§ EXTRAIT DU DOCUMENT
L’état des lieux de la mise en œuvre du « service public » de la rénovation énergétique en Île-de-France

publié le 19 mai 2017

Séminaire organisé à la DRIHL : état des lieux de la mise en œuvre du « service public » de la rénovation énergétique en Île-de-France

Anthony Briant (DRIHL), Vincent Perrault, Véronique Giacobino (ANAH), Anaïs Luquedey, Benjamin Pontais (DRIHL)

Mardi 16 mai, la DRIHL a réuni pour la première fois des représentants des points rénovation info service (PRIS) et des Plateformes Territoriales de la Rénovation Energétique (PTRE) de l’ANAH et de l’ADEME. Tous les départements d’Île-de-France étaient représentés à cette occasion.

► En introduction de la rencontre, Anthony Briant, directeur adjoint de la DRIHL, a salué la qualité du conseil auprès des ménages concernant les mesures mises en œuvre par l’État en matière de rénovation énergétique.

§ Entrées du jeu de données
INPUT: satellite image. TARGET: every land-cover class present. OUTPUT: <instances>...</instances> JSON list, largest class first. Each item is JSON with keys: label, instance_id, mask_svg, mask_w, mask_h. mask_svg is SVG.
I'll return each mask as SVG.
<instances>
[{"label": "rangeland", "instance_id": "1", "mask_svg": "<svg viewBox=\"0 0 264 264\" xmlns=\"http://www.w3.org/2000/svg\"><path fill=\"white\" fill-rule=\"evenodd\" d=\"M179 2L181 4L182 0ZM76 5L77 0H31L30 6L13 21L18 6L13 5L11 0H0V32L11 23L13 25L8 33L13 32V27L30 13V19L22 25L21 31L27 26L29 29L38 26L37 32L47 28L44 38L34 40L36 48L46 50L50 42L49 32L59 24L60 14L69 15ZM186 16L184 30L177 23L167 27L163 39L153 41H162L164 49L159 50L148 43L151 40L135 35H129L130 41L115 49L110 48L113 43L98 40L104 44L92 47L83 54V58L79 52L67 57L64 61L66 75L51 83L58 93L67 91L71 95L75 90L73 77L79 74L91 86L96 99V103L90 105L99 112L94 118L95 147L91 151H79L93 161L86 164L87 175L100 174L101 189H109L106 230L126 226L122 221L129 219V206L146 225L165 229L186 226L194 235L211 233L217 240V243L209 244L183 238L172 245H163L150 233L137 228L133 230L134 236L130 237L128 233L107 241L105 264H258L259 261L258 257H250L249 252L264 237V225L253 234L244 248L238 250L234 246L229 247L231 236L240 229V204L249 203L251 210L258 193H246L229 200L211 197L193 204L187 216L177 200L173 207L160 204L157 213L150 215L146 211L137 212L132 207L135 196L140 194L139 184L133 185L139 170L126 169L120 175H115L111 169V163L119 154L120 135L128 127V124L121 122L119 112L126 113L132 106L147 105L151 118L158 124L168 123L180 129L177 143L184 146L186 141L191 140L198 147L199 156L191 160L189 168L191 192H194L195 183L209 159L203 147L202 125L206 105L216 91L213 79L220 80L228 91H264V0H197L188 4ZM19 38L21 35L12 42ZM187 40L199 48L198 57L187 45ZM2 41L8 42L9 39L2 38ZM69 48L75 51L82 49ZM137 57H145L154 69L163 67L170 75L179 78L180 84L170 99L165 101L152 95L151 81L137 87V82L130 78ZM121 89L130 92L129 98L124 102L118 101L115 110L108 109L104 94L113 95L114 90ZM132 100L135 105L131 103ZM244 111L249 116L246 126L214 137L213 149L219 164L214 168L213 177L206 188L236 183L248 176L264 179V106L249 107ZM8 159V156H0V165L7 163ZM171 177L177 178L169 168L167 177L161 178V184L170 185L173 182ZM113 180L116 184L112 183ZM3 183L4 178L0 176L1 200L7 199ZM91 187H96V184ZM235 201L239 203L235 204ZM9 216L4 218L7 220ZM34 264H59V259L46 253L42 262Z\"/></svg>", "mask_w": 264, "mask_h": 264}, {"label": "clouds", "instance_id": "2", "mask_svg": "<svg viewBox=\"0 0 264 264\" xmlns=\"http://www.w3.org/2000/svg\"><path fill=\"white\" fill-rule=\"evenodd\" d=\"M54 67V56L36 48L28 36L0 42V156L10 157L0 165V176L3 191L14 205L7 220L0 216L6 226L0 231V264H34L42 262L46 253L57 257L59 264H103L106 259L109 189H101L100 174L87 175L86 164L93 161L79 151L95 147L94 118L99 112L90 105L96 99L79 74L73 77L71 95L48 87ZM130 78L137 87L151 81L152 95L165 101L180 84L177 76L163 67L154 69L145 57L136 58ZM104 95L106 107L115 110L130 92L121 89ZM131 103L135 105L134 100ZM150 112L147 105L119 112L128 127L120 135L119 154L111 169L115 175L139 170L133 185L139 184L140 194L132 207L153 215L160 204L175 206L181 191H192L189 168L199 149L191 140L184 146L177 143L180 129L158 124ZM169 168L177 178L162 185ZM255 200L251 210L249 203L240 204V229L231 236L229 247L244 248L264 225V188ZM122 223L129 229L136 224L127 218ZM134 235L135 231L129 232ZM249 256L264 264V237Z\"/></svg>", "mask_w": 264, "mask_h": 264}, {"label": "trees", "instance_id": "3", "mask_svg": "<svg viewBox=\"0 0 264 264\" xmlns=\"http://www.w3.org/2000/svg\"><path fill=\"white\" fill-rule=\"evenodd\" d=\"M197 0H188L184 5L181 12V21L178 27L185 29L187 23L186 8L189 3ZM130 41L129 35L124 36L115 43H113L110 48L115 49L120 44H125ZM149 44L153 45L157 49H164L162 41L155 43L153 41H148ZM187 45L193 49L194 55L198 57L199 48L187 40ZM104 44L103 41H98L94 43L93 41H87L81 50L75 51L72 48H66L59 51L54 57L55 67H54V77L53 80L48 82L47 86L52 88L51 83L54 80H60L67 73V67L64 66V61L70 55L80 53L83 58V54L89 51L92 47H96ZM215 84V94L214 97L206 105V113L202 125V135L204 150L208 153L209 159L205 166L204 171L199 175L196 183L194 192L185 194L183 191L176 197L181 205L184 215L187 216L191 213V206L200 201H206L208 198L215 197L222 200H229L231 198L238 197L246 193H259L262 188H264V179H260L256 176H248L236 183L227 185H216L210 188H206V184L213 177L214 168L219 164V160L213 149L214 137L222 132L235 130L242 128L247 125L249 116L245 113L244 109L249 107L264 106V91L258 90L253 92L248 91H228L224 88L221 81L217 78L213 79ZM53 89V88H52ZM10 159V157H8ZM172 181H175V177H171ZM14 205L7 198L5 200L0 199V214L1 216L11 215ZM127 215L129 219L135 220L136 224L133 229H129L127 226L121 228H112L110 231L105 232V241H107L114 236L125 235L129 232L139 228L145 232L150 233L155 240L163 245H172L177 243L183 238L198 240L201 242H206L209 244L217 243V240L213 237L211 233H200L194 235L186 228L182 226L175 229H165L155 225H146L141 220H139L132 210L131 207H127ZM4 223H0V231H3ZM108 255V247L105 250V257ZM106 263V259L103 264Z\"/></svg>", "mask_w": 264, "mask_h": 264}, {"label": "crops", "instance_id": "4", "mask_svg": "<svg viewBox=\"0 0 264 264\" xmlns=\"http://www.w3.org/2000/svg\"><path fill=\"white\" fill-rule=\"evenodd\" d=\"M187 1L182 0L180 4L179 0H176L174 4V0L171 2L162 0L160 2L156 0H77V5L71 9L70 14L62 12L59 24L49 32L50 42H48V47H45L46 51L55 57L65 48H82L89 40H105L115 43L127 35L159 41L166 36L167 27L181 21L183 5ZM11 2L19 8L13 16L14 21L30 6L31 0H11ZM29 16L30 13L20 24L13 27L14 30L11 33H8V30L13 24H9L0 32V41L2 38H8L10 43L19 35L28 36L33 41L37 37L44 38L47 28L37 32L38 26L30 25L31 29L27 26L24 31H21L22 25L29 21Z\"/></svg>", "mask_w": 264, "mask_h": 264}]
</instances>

§ TÂCHES À RÉALISER
1. Répondez aux questions suivantes à partir de l'extrait du document :
(a) À quelle date l'extrait a-t-il été publié ?
(b) Quel jour la DRIHL a-t-elle réuni les représentants des PRIS et des PTRE ?
(c) Quelle fonction Anthony Briant occupe-t-il à la DRIHL ?
2. Reproduisez à l'identique le passage de l'extrait du document qui va de « Mardi 16 mai, la » à « de rénovation énergétique. ».

§ RÉPONSES DANS L'ORDRE
1.
(a) Le 19 mai 2017.
(b) Le mardi 16 mai.
(c) Il est directeur adjoint de la DRIHL.

2.
Mardi 16 mai, la DRIHL a réuni pour la première fois des représentants des points rénovation info service (PRIS) et des Plateformes Territoriales de la Rénovation Energétique (PTRE) de l’ANAH et de l’ADEME. Tous les départements d’Île-de-France étaient représentés à cette occasion.

► En introduction de la rencontre, Anthony Briant, directeur adjoint de la DRIHL, a salué la qualité du conseil auprès des ménages concernant les mesures mises en œuvre par l’État en matière de rénovation énergétique.